● Data shown:
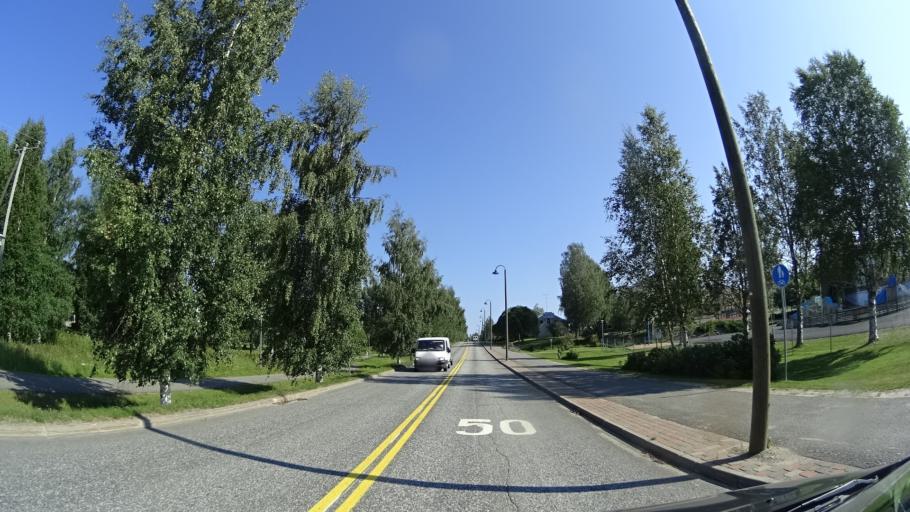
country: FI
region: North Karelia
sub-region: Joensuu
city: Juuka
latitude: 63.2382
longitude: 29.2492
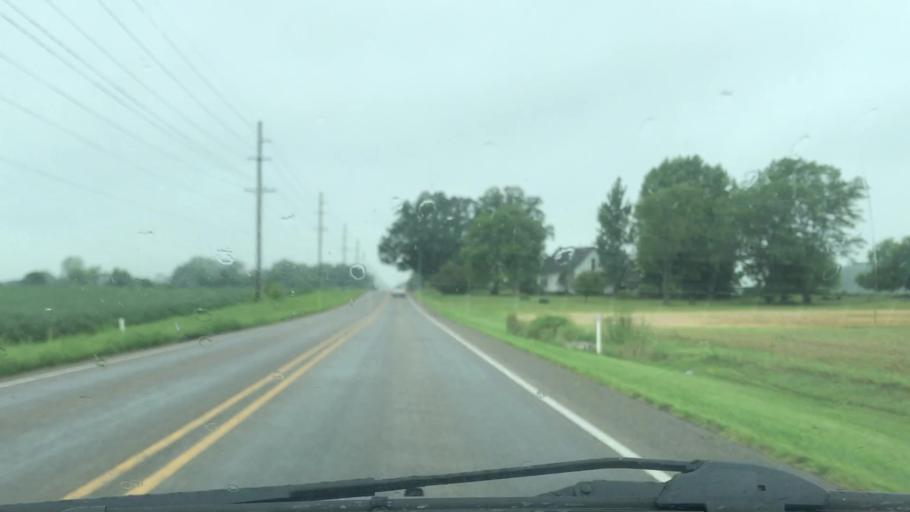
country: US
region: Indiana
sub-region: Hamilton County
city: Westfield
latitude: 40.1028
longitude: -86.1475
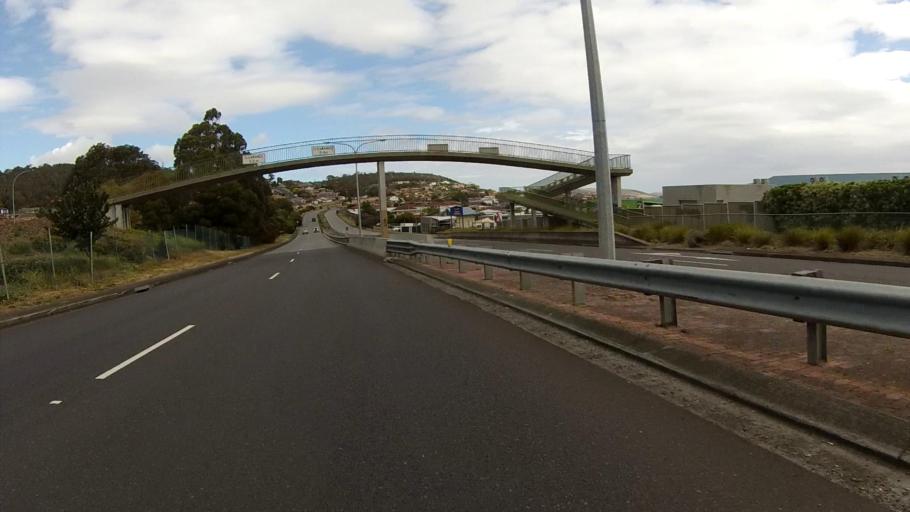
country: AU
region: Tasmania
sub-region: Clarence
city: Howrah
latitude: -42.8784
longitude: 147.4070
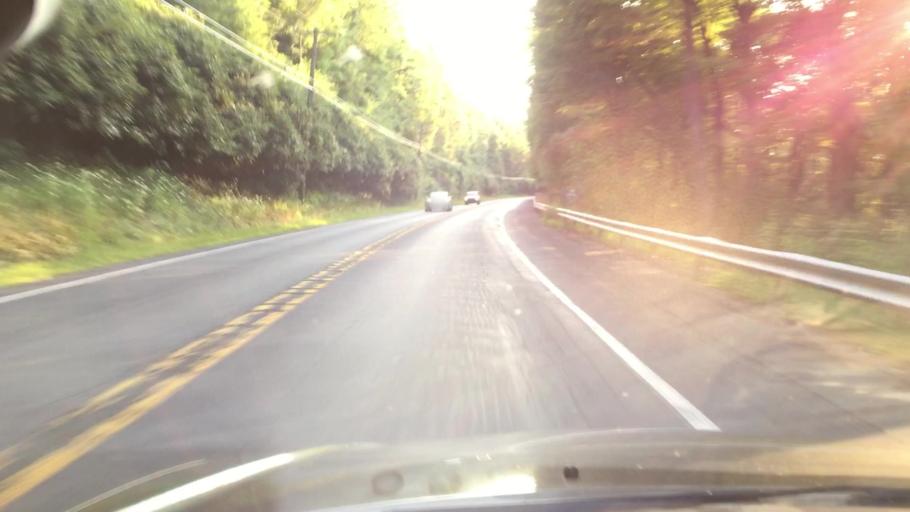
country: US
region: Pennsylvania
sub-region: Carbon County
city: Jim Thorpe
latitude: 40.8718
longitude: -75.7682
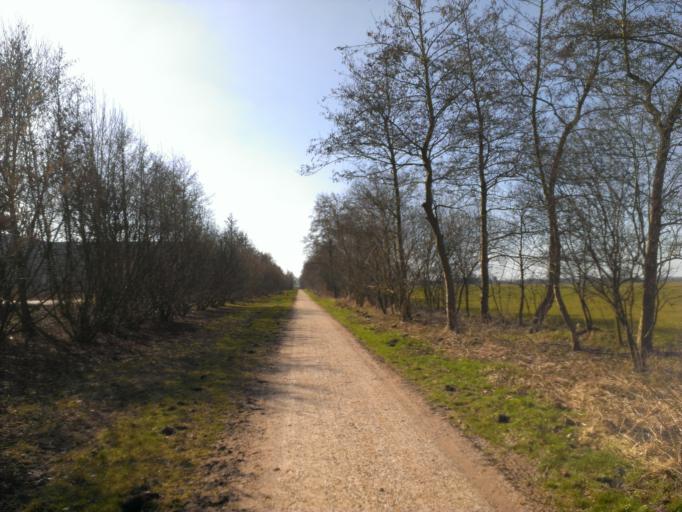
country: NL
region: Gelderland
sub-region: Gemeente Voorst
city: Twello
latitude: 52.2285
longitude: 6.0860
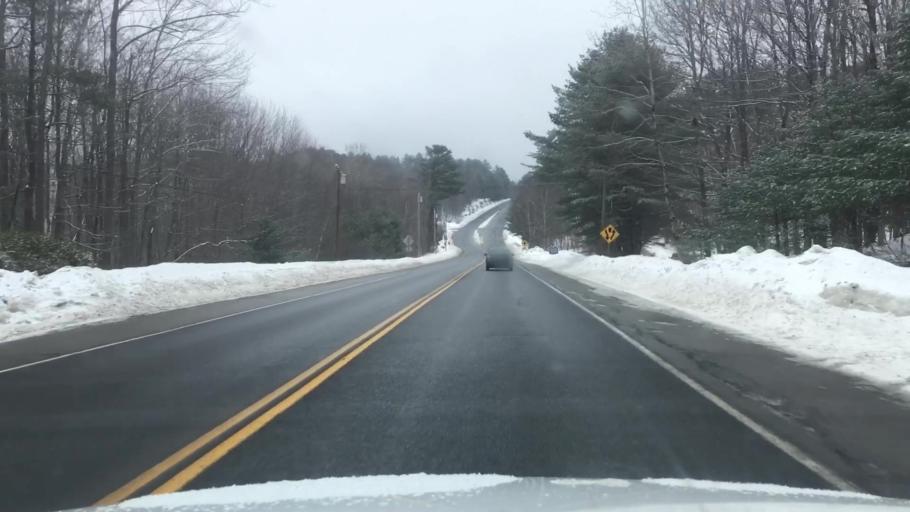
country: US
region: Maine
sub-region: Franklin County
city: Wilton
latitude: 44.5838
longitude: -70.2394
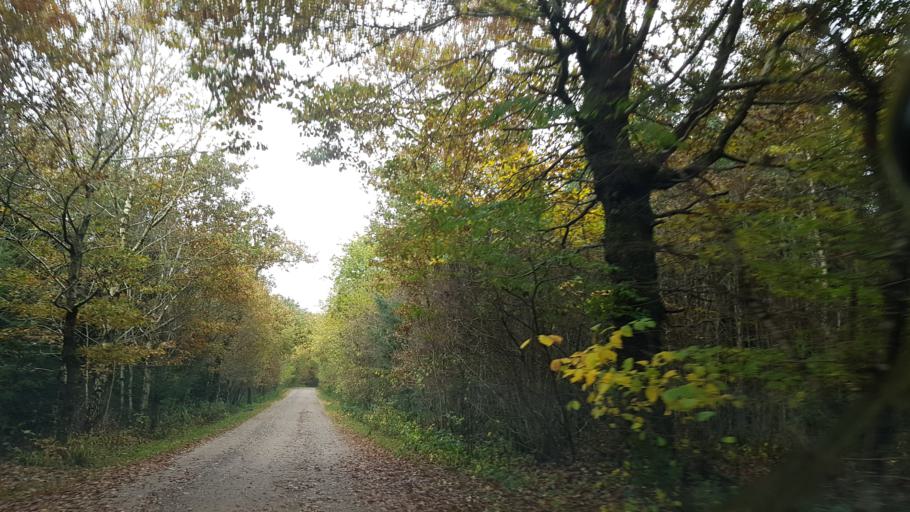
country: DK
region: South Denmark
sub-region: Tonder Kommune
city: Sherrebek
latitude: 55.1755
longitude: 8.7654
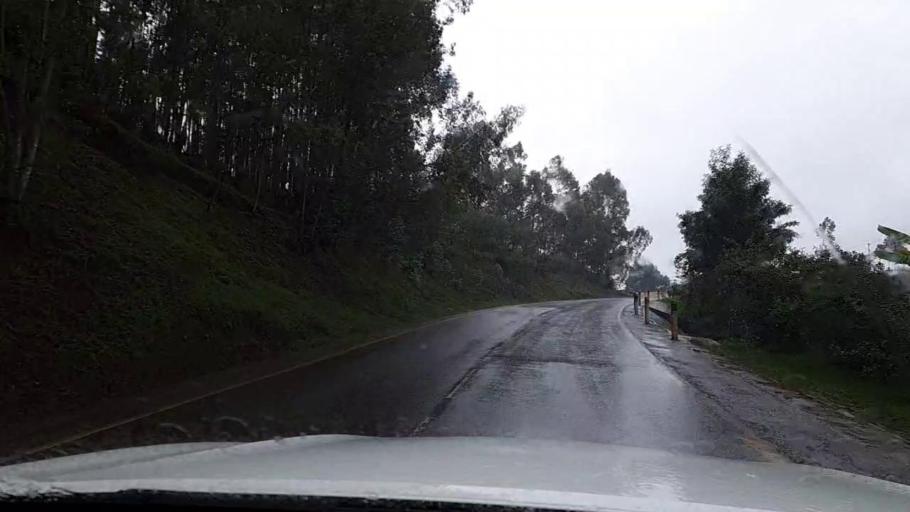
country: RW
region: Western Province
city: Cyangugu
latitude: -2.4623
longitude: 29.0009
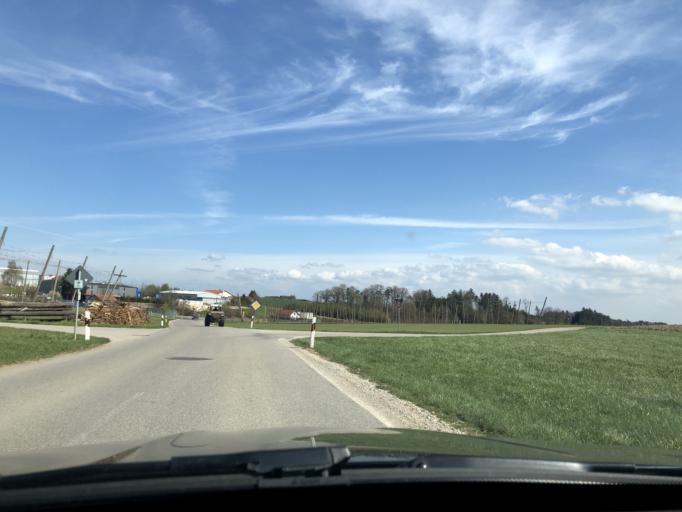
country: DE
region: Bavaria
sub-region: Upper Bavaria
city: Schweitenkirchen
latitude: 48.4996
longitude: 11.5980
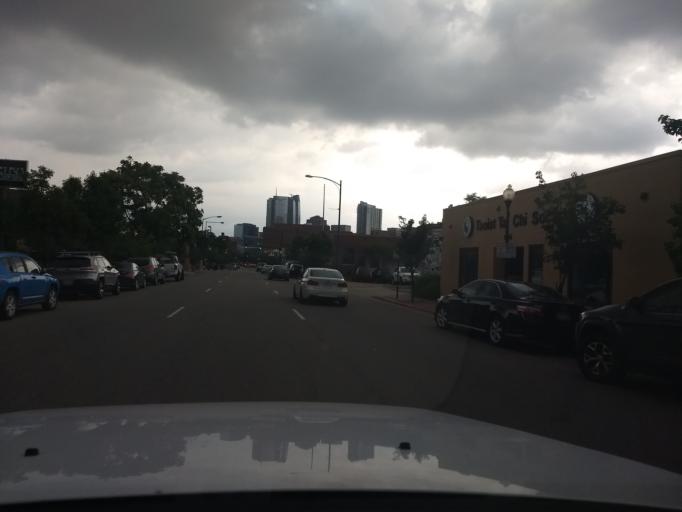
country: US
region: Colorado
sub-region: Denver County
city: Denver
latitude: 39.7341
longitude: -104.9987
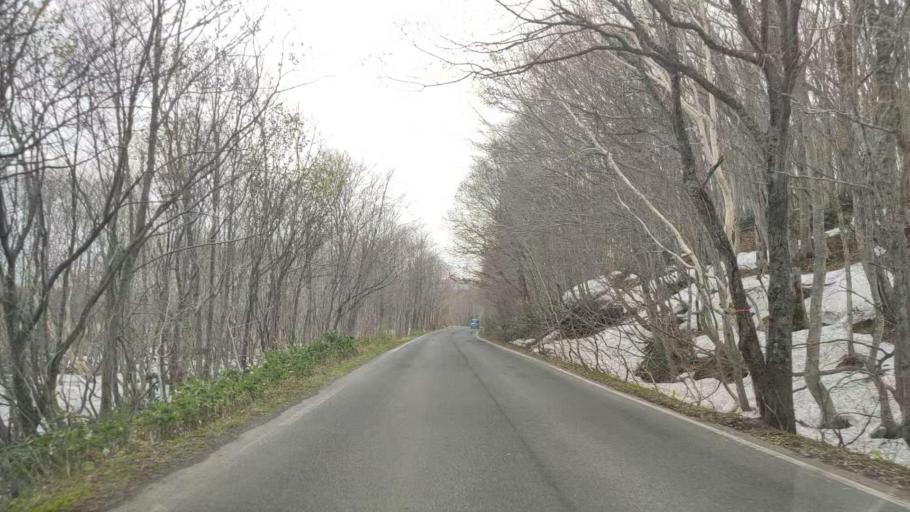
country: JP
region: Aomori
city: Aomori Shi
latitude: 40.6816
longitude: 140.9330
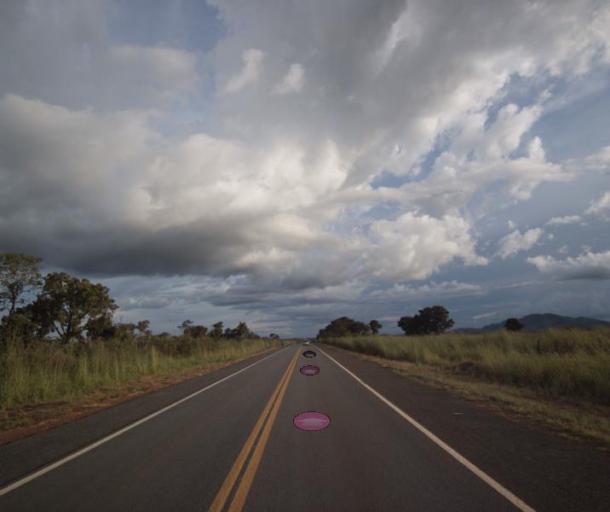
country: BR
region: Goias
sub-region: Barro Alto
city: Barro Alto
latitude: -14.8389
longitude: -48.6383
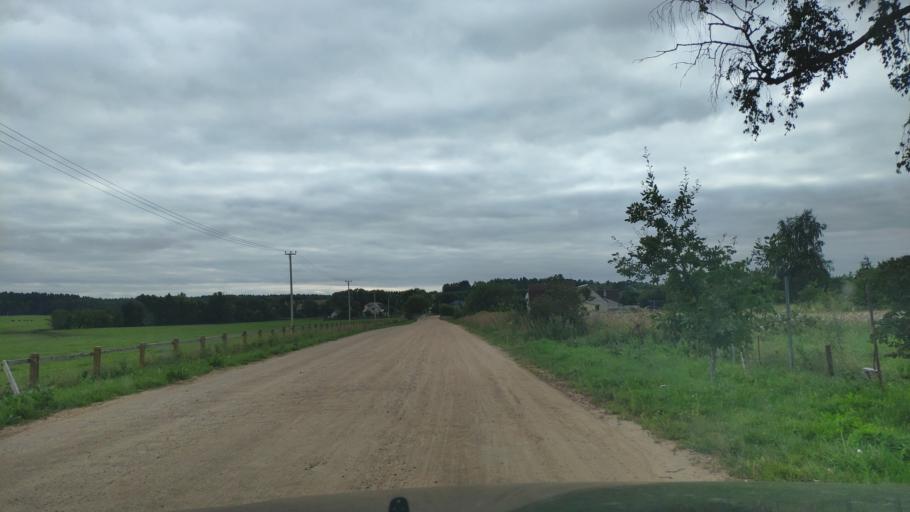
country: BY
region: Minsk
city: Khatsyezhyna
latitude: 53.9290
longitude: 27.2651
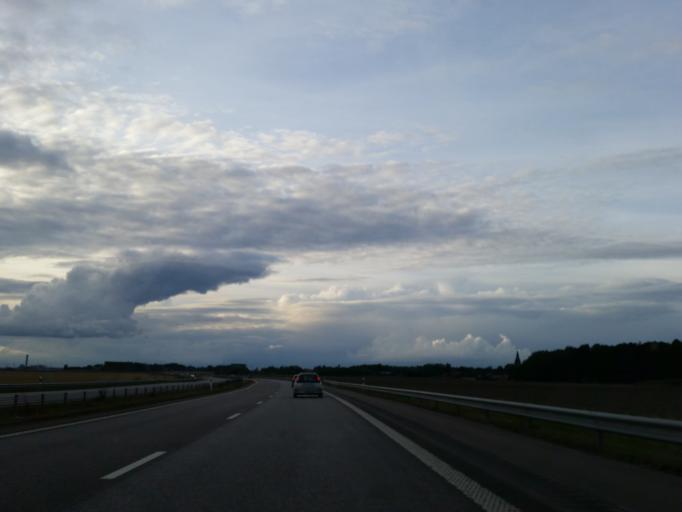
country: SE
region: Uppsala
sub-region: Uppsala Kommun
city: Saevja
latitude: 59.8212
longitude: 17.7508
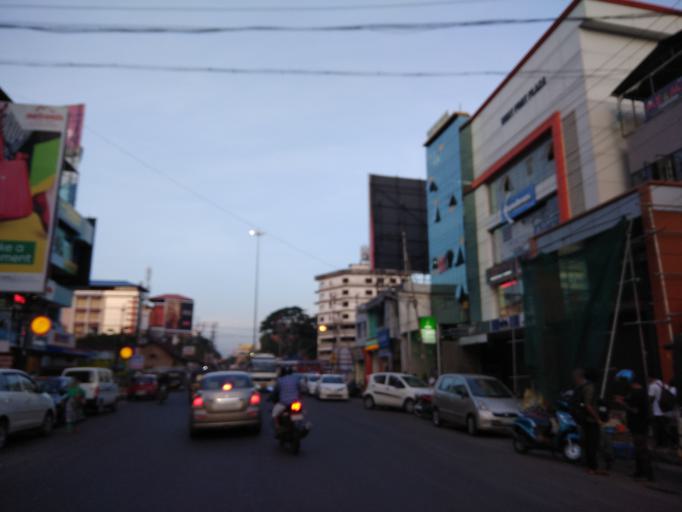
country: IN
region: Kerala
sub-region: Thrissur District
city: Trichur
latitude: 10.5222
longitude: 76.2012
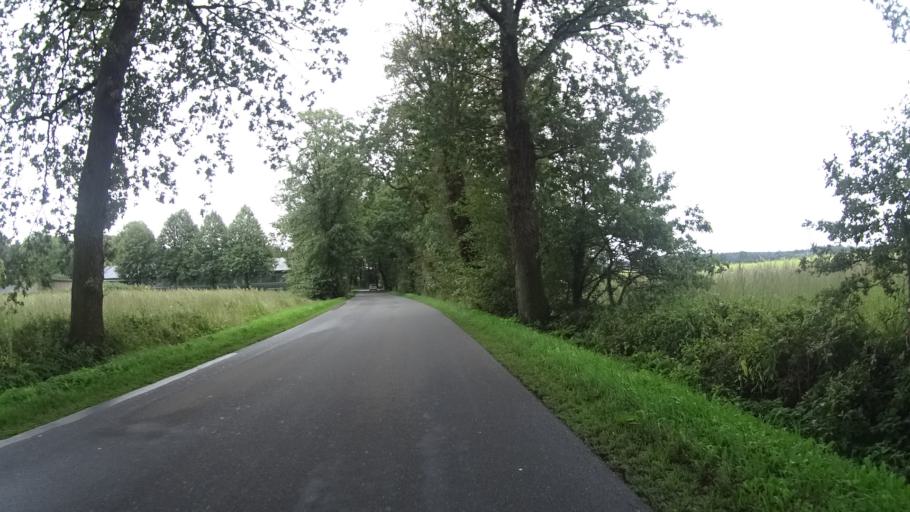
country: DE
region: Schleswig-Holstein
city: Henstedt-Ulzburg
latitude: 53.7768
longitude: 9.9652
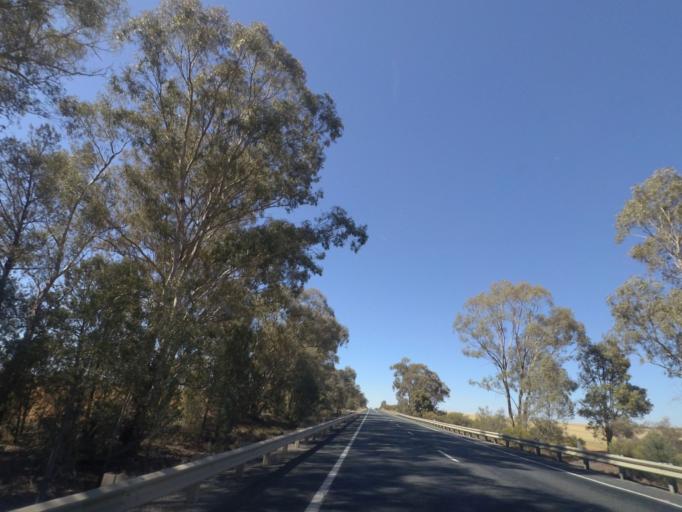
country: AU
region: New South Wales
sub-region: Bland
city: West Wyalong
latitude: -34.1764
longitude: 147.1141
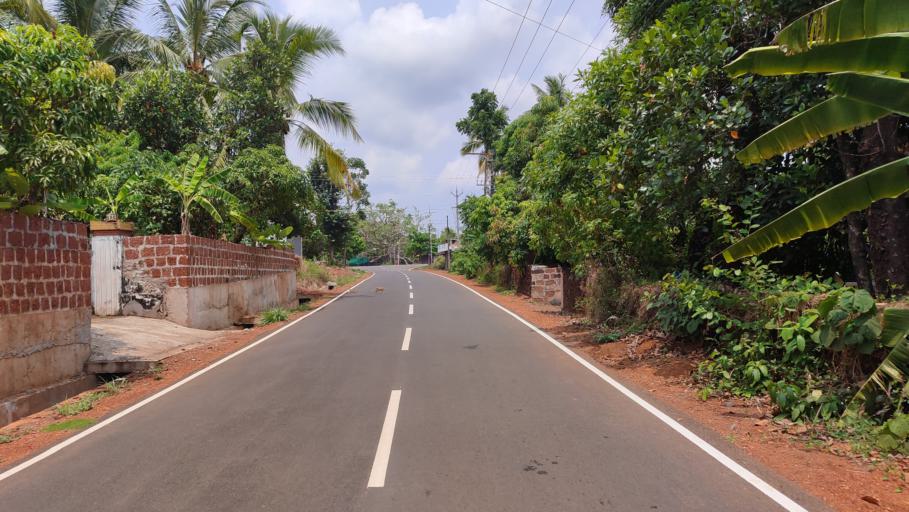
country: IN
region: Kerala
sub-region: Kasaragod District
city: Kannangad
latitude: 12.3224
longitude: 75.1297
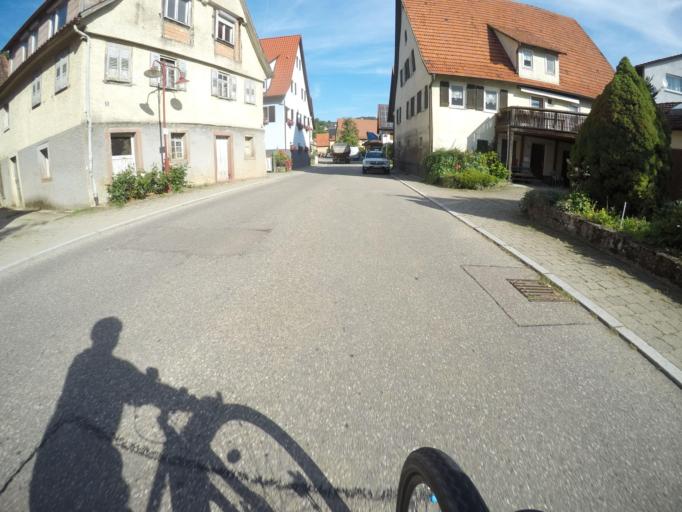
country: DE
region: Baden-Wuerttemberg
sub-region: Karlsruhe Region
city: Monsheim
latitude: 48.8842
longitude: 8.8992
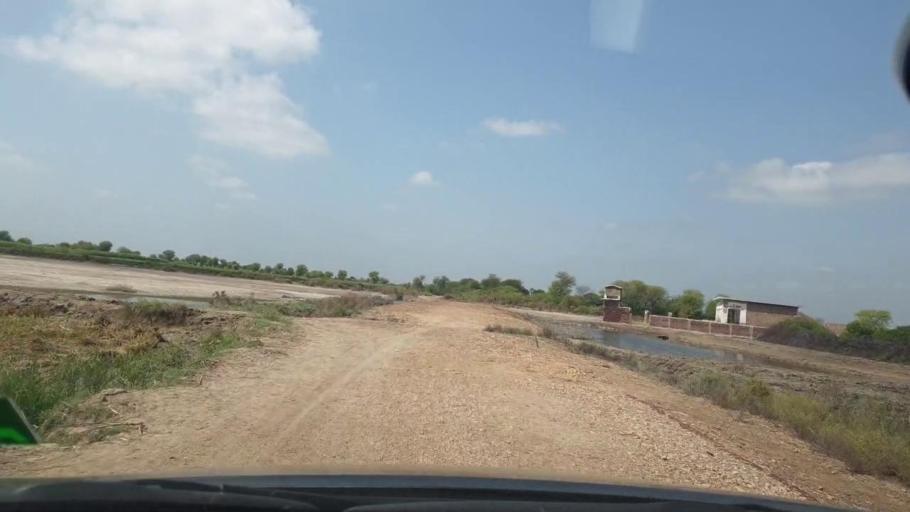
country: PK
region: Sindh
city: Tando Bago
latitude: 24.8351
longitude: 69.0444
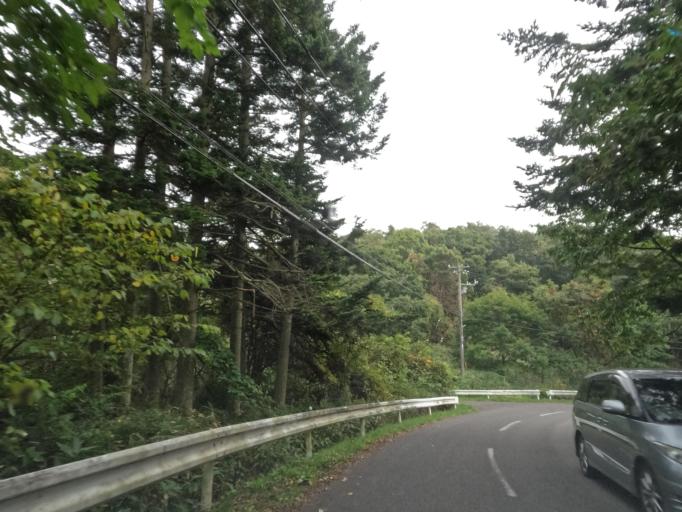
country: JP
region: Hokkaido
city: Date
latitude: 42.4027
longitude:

● Objective: Format the data above as a JSON list of strings with one string per line, skipping blank lines. Leave the pictures out.

● Full output:
[
  "country: FI",
  "region: North Karelia",
  "sub-region: Joensuu",
  "city: Juuka",
  "latitude: 63.2382",
  "longitude: 29.2492",
  "country: US",
  "region: Indiana",
  "sub-region: Hamilton County",
  "city: Westfield",
  "latitude: 40.1028",
  "longitude: -86.1475",
  "country: AU",
  "region: Tasmania",
  "sub-region: Clarence",
  "city: Howrah",
  "latitude: -42.8784",
  "longitude: 147.4070",
  "country: US",
  "region: Pennsylvania",
  "sub-region: Carbon County",
  "city: Jim Thorpe",
  "latitude: 40.8718",
  "longitude: -75.7682",
  "country: NL",
  "region: Gelderland",
  "sub-region: Gemeente Voorst",
  "city: Twello",
  "latitude: 52.2285",
  "longitude: 6.0860",
  "country: US",
  "region: Maine",
  "sub-region: Franklin County",
  "city: Wilton",
  "latitude: 44.5838",
  "longitude: -70.2394",
  "country: DK",
  "region: South Denmark",
  "sub-region: Tonder Kommune",
  "city: Sherrebek",
  "latitude: 55.1755",
  "longitude: 8.7654",
  "country: RW",
  "region: Western Province",
  "city: Cyangugu",
  "latitude: -2.4623",
  "longitude: 29.0009",
  "country: DE",
  "region: Bavaria",
  "sub-region: Upper Bavaria",
  "city: Schweitenkirchen",
  "latitude: 48.4996",
  "longitude: 11.5980",
  "country: US",
  "region: Colorado",
  "sub-region: Denver County",
  "city: Denver",
  "latitude: 39.7341",
  "longitude: -104.9987",
  "country: JP",
  "region: Aomori",
  "city: Aomori Shi",
  "latitude: 40.6816",
  "longitude: 140.9330",
  "country: BR",
  "region: Goias",
  "sub-region: Barro Alto",
  "city: Barro Alto",
  "latitude: -14.8389",
  "longitude: -48.6383",
  "country: BY",
  "region: Minsk",
  "city: Khatsyezhyna",
  "latitude: 53.9290",
  "longitude: 27.2651",
  "country: SE",
  "region: Uppsala",
  "sub-region: Uppsala Kommun",
  "city: Saevja",
  "latitude: 59.8212",
  "longitude: 17.7508",
  "country: IN",
  "region: Kerala",
  "sub-region: Thrissur District",
  "city: Trichur",
  "latitude: 10.5222",
  "longitude: 76.2012",
  "country: DE",
  "region: Schleswig-Holstein",
  "city: Henstedt-Ulzburg",
  "latitude: 53.7768",
  "longitude: 9.9652",
  "country: AU",
  "region: New South Wales",
  "sub-region: Bland",
  "city: West Wyalong",
  "latitude: -34.1764",
  "longitude: 147.1141",
  "country: IN",
  "region: Kerala",
  "sub-region: Kasaragod District",
  "city: Kannangad",
  "latitude: 12.3224",
  "longitude: 75.1297",
  "country: DE",
  "region: Baden-Wuerttemberg",
  "sub-region: Karlsruhe Region",
  "city: Monsheim",
  "latitude: 48.8842",
  "longitude: 8.8992",
  "country: PK",
  "region: Sindh",
  "city: Tando Bago",
  "latitude: 24.8351",
  "longitude: 69.0444",
  "country: JP",
  "region: Hokkaido",
  "city: Date",
  "latitude: 42.4027",
  "longitude:"
]